Text excerpt ▸

Segment Open

4. Eragon reminds me of a young and British Luke Skywalker.
5. “The king's strip. The best cut there is. The fat just melts into the meat.” An actual quote by a passionate butcher.
6. I've only known Brom for a day and a half, but if anything happens to him....
7. Two boys get into a fake sword fight and proceed to wrestle like kids. How cute.
8. And you never see Roran again.
9. OH, SWEET HOLY COW! THE STONE IS HATCHING! Be cool, be cool!
10. *jumps back* Woah! Durza! Gimme a headphone warning next time you decide to scream at the top of your lungs like that! Jeez! I had it on full blast.
11. “I swear to everything on this green earth, I would pay Jeremy Irons to read my grocery lists!” Totally not me.
12. Rachel Weisz is Saphira? I KNEW her voice was familiar. *squeals*
13. Eragon, let me explain something to you: You can’t just sneak into people’s houses, it’s not just bad manners, it’s COMMON SENSE, DUDE!
14. I know you’re mad at Saphira because you couldn’t save your uncle, but if she’d allowed you to warn him, you would be dead and so would she, then the movie would have been a whole lot shorter.
15. No time to say goodbye, you have to leave with the dragon man now.
16. There’s no need to get defensive. How was Brom supposed to know that you were seventeen? You look twelve!
17. Aww, is Dad embarrassing you, Eragon? Then you should have known better than to challenge him.
18. Now we know who started the fire. Not Ryan
19. Angela’s pretty and I would love to have my fortune told, but Eragon, don’t you do ANYTHING you’re told?! It’s like we constantly have to keep an eye on you.
20. Ooh! We’re learning some words in the Ancient language now? Cool! *brandishes pencil and misspells every word*

21. Wait, we’re flying again? I mean, sure, I almost died the last time, but why not?

Segment Closed

Dataset content ▸
Segment Open

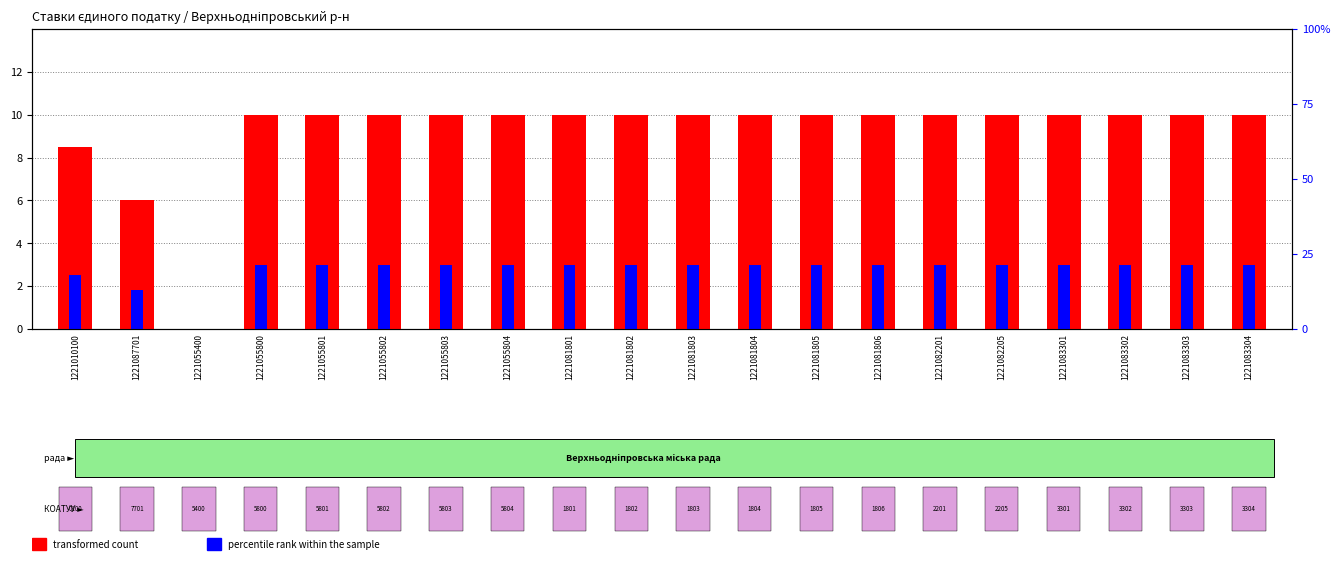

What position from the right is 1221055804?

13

Segment Closed
Segment Open

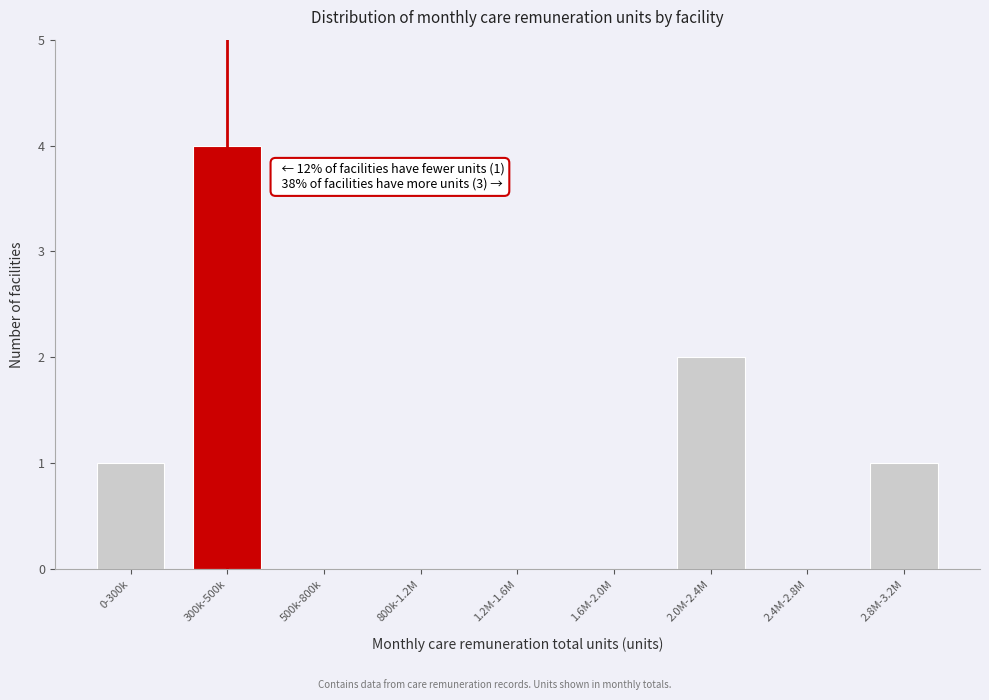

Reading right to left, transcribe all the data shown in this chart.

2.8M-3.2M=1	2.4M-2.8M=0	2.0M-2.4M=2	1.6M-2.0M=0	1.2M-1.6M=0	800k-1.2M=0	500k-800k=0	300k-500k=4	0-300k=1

Segment Closed
Segment Open

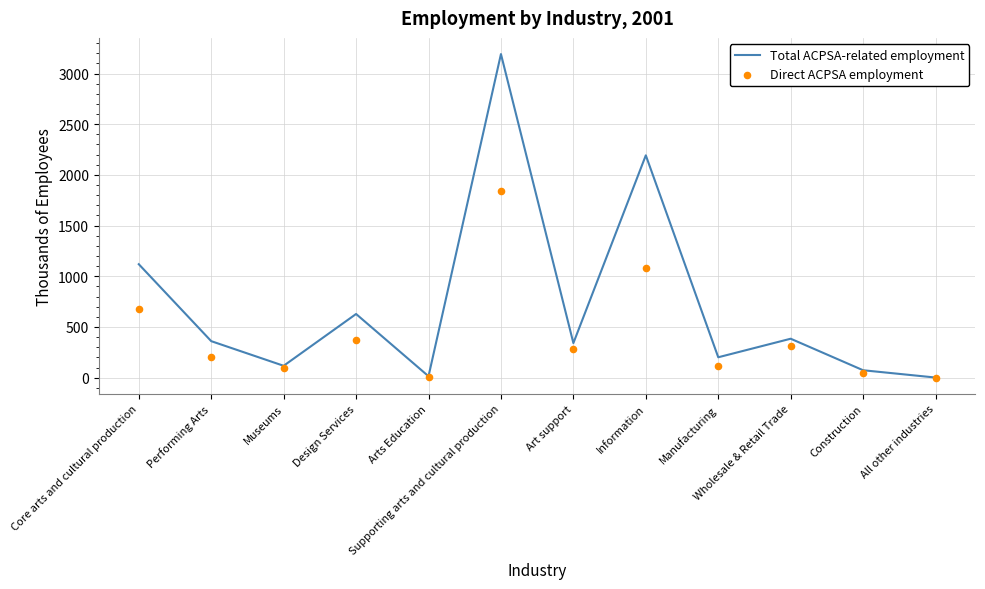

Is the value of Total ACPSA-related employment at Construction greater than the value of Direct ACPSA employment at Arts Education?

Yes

Segment Closed

Exercises ▸
• a. Count the lines in the entries that contain the string "right", with case mattering, and reply with the number alone.
• b. Extend the numbered Eragon movie commentary past its final item.

Answers to the problems ▸
• a. 2

• b.
22. When did he have time to make a saddle? They’ve been traveling all this way. Magic, I guess?
23. Makes sense why the man is so protective of you and Saphira. He was a Dragon Rider!
24. Morzan? That’s a better name than I could ever come up with.
25. “Congratulations. You've just been promoted.” An actual quote by Durza who should just do the work himself instead of relying on these dunderheads.
26. Sweet Dreams are made of these! Who am I to....
27. “Help me Eragon, you’re my only hope.” ~ Arya, probably.
28. He came all this way and now you’re turning him away? Don’t you wanna get away from the crazy psycho who watches you while you sleep?
29. Wait, how did Brom get here so quickly? His dad instincts must be kicking in because that’s real speed, I tell ya.
30. THIS IS WHY I DON’T GET ATTACHED TO CHARACTERS. THEY ALWAYS DIE!!!
31. Actual footage of admin when Saphira carries Brom over the mountain and there’s a ghost of a smile on his face as he takes his final breath:

32. Oh, yeah. In case we forgot, Arya’s been poisoned by Durza’s magical demon nails. It’s too bad there isn’t someone who can lead you to the Varden.
33. There is no way that this boy was in Tron and in that Pan movie with Hugh Jackman. PUBERTY HIT HIM LIKE A FLIPPING ASTEROID! Cue Murtagh simping hours.
35. Look at that Djimon Hounsou in another dragon movie. Except this time, he’s a good guy.
36. Of course he’s Morzan’s son. No one can be 100 percent good and be that good looking.
37. “You wanna know how I got this scar?” ~ Murtagh, maybe. But sweet precious boy, what did he do to you?
38. “Tonight, we destroy the resistance.” Okay, Palpatine - I mean Durza.
39. So Nasuada gets only thirty seconds of screen time? Does anyone else feel robbed besides me? Yeah? (Added after reading the books.)
40. Arya’s healed nicely and now she’s ready to kick some butt!
41. How come I’m only finding out now that Durza has a dragon, too? Or...no, it’s made of dust or something.
42. My mans is still in jail? While all of this is going on? Guys, let him outta there. You can always put him back afterwards.
43. NO, PLEASE DON’T LET SAPHIRA DIE. I SWEAR MY HEART CAN’T TAKE IT! AND SHE’S BEING SO SWEET, TOO! *sobbing increases*
45. Ah, waking up after a severe injury/concussion with Murtagh leaning over me? Sounds like my kind of morning.
46. YAY! SHE’S OKAY. I AM SO HAPPY.
47. Yes, Eragon, Brom, your father would be proud of you. *sniffles*
48. Where’s Arya going? I thought they were gonna be together forever. Guess not, eh? She is a princess after all.
49. Okay, I am convinced. Lemme go and read the-WAIT! THE KING HAS A DRAGON, TOO? IS THERE GONNA BE A SEQUEL? AHAHAHDBABDB
50. Keeeeep Holding onnnnnn! I don’t know why they put an Avril Lavigne song in here, but I am not complaining.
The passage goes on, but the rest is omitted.